Last edited by qman; 11-05-2004 at 02:08 PM.
#5
Leak at master Cylinder
Thank Gman for all the help I will give the autoparts store a call and see if they have a master cylinder. So far I dont think any brake fluid got sucked into the booster. I pulled vacuum line at the booster and did not see any signs of brake fluid. Any advice on changing Master cylinder I never have change one before?
#6
It's pretty easy to change. Unbolt the two lines, disconnect the fluid sensor, unbolt it from the booster, and bolt the new one in place. Then, of course you will have to bleed all your brakes THOROUGHLY. You will have some air in the lines, and you will have to keep pumping until no more air comes out.
If you can borrow a good set of line wrenches, you'd be better off. If you snap a brake line, or round off the nut, you're in trouble.
Also, just because you don't see any signs of fluid in the vacuum line doesn't mean your booster isn't full of fluid. Take the master off and look inside with a flashlight. Chances are you'll see some inside.
The worst I've ever seen was one where I took the master off, and fluid POURED out the booster. How do you keep adding fluid to a brake system and not realize anything's wrong?
If you can borrow a good set of line wrenches, you'd be better off. If you snap a brake line, or round off the nut, you're in trouble.
Also, just because you don't see any signs of fluid in the vacuum line doesn't mean your booster isn't full of fluid. Take the master off and look inside with a flashlight. Chances are you'll see some inside.
The worst I've ever seen was one where I took the master off, and fluid POURED out the booster. How do you keep adding fluid to a brake system and not realize anything's wrong?
#7
ham4ever, sorry but I've been away from the computer all weekend. Its not a hard job. andym is right on. The hard part is bleeding the lines and that isn't hard, it's just takes time. I was just reading another thread the other day. Some mechanic suggested that instead of pumping the brake to bleed the lines, just open them up and let them flow. I would place a piece of that clear tubing on each bleeder valve and have it empty into a jar or something. I think the thread was refereeing to replacing fluid instead of getting rid of air. Air is what will be in your lines when you undo them from the master. Not much but just a little bubble is enough that you will need to bleed them. That little air bubble is what you have in there now. Remember in an earlier post you mentioned that the brakes were a little soft and spongy and then got strong after a pump or two. That's because the air bubble compresses. On that first pump the air is compressing so instead of hydraulic fluid pushing your brake pistons, the air is just collapsing. Once it is compressed then you get a strong brake.

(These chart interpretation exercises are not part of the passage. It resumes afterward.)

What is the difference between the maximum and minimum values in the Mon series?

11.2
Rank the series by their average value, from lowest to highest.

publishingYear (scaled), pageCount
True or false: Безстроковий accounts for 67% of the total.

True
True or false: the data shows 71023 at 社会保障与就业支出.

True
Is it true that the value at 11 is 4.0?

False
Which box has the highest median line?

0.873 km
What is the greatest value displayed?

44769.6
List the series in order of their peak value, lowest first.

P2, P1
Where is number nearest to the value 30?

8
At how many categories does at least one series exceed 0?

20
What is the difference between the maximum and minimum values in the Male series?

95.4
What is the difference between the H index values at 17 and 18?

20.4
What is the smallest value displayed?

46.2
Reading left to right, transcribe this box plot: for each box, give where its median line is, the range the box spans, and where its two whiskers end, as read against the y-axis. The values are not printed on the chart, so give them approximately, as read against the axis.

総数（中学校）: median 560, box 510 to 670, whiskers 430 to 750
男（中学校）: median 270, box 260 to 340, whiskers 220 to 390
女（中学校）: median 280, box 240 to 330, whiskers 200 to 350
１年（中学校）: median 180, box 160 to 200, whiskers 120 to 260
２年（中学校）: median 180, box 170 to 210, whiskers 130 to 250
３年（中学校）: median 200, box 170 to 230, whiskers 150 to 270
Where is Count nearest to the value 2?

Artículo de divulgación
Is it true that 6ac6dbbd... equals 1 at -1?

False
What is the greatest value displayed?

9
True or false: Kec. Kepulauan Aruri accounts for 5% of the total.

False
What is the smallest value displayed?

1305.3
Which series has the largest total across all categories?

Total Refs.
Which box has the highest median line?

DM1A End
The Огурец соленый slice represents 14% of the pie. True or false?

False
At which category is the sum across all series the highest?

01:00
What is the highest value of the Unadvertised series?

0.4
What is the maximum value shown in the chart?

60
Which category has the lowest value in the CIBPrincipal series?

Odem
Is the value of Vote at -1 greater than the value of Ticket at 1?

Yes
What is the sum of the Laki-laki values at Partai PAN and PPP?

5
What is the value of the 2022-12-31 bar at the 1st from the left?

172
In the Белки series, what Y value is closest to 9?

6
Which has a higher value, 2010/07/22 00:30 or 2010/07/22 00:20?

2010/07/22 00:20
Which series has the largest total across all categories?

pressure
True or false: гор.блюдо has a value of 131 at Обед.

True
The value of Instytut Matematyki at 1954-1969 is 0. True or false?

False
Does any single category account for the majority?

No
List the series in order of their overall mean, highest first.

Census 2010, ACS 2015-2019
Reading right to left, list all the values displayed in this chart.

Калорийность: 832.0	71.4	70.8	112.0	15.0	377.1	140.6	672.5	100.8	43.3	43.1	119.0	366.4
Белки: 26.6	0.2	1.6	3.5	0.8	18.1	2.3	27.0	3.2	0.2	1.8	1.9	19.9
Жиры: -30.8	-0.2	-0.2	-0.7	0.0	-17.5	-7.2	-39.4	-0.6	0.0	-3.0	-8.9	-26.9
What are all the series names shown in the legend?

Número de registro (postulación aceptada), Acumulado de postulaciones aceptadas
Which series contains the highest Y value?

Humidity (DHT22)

You need to get that air out of the line. Go out and buy yourself a Haynes manual. They're about $15 bucks and have step by step instructions on how to do all of this. Although for a master cylinder just follow andym's instructions. A master cylinder is cheap and replacing it is easy. If you're not comfortable with bleeding the brakes you can buy yourself a vacuum gun. It will allow you to bleed the brakes all by yourself. I even think Walmart sells one.